What is expected => Please write every entry out again, exactly as it reads below.

(Collected data)
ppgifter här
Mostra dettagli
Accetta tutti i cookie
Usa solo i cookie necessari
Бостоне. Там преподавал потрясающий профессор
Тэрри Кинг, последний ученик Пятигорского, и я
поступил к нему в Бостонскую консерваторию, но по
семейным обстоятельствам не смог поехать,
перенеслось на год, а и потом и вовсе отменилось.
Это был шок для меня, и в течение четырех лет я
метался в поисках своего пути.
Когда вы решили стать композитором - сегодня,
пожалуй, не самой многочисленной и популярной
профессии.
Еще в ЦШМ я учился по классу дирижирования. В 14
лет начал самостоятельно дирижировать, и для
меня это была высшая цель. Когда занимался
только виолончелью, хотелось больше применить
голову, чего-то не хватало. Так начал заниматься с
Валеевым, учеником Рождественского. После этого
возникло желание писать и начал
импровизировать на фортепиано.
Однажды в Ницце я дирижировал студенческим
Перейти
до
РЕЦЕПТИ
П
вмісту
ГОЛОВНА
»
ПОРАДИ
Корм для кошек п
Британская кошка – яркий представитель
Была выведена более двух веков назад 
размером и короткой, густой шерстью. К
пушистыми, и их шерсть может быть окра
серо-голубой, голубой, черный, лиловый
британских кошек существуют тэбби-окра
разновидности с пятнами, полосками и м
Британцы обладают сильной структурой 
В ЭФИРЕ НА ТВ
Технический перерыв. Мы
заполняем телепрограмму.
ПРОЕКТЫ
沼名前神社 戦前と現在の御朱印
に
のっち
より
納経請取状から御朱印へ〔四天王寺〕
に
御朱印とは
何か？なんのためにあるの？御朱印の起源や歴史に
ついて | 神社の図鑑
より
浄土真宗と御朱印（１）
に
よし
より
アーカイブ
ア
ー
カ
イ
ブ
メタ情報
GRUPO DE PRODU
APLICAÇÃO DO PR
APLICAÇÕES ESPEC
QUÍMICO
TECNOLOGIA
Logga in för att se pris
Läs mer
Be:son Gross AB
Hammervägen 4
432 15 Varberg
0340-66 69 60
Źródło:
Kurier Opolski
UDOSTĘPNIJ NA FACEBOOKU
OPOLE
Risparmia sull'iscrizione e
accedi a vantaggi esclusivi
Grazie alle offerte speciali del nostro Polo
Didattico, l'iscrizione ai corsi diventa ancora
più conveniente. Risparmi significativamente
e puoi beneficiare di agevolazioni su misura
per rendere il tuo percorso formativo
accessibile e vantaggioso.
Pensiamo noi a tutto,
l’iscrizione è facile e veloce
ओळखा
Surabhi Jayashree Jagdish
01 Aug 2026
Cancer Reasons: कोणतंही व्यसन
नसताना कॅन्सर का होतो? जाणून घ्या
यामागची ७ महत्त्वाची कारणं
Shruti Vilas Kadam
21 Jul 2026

Result of this exercise =>
ppgifter här
Mostra dettagli
Accetta tutti i cookie
Usa solo i cookie necessari
Бостоне. Там преподавал потрясающий профессор
Тэрри Кинг, последний ученик Пятигорского, и я
поступил к нему в Бостонскую консерваторию, но по
семейным обстоятельствам не смог поехать,
перенеслось на год, а и потом и вовсе отменилось.
Это был шок для меня, и в течение четырех лет я
метался в поисках своего пути.
Когда вы решили стать композитором - сегодня,
пожалуй, не самой многочисленной и популярной
профессии.
Еще в ЦШМ я учился по классу дирижирования. В 14
лет начал самостоятельно дирижировать, и для
меня это была высшая цель. Когда занимался
только виолончелью, хотелось больше применить
голову, чего-то не хватало. Так начал заниматься с
Валеевым, учеником Рождественского. После этого
возникло желание писать и начал
импровизировать на фортепиано.
Однажды в Ницце я дирижировал студенческим
Перейти
до
РЕЦЕПТИ
П
вмісту
ГОЛОВНА
»
ПОРАДИ
Корм для кошек п
Британская кошка – яркий представитель
Была выведена более двух веков назад 
размером и короткой, густой шерстью. К
пушистыми, и их шерсть может быть окра
серо-голубой, голубой, черный, лиловый
британских кошек существуют тэбби-окра
разновидности с пятнами, полосками и м
Британцы обладают сильной структурой 
В ЭФИРЕ НА ТВ
Технический перерыв. Мы
заполняем телепрограмму.
ПРОЕКТЫ
沼名前神社 戦前と現在の御朱印
に
のっち
より
納経請取状から御朱印へ〔四天王寺〕
に
御朱印とは
何か？なんのためにあるの？御朱印の起源や歴史に
ついて | 神社の図鑑
より
浄土真宗と御朱印（１）
に
よし
より
アーカイブ
ア
ー
カ
イ
ブ
メタ情報
GRUPO DE PRODU
APLICAÇÃO DO PR
APLICAÇÕES ESPEC
QUÍMICO
TECNOLOGIA
Logga in för att se pris
Läs mer
Be:son Gross AB
Hammervägen 4
432 15 Varberg
0340-66 69 60
Źródło:
Kurier Opolski
UDOSTĘPNIJ NA FACEBOOKU
OPOLE
Risparmia sull'iscrizione e
accedi a vantaggi esclusivi
Grazie alle offerte speciali del nostro Polo
Didattico, l'iscrizione ai corsi diventa ancora
più conveniente. Risparmi significativamente
e puoi beneficiare di agevolazioni su misura
per rendere il tuo percorso formativo
accessibile e vantaggioso.
Pensiamo noi a tutto,
l’iscrizione è facile e veloce
ओळखा
Surabhi Jayashree Jagdish
01 Aug 2026
Cancer Reasons: कोणतंही व्यसन
नसताना कॅन्सर का होतो? जाणून घ्या
यामागची ७ महत्त्वाची कारणं
Shruti Vilas Kadam
21 Jul 2026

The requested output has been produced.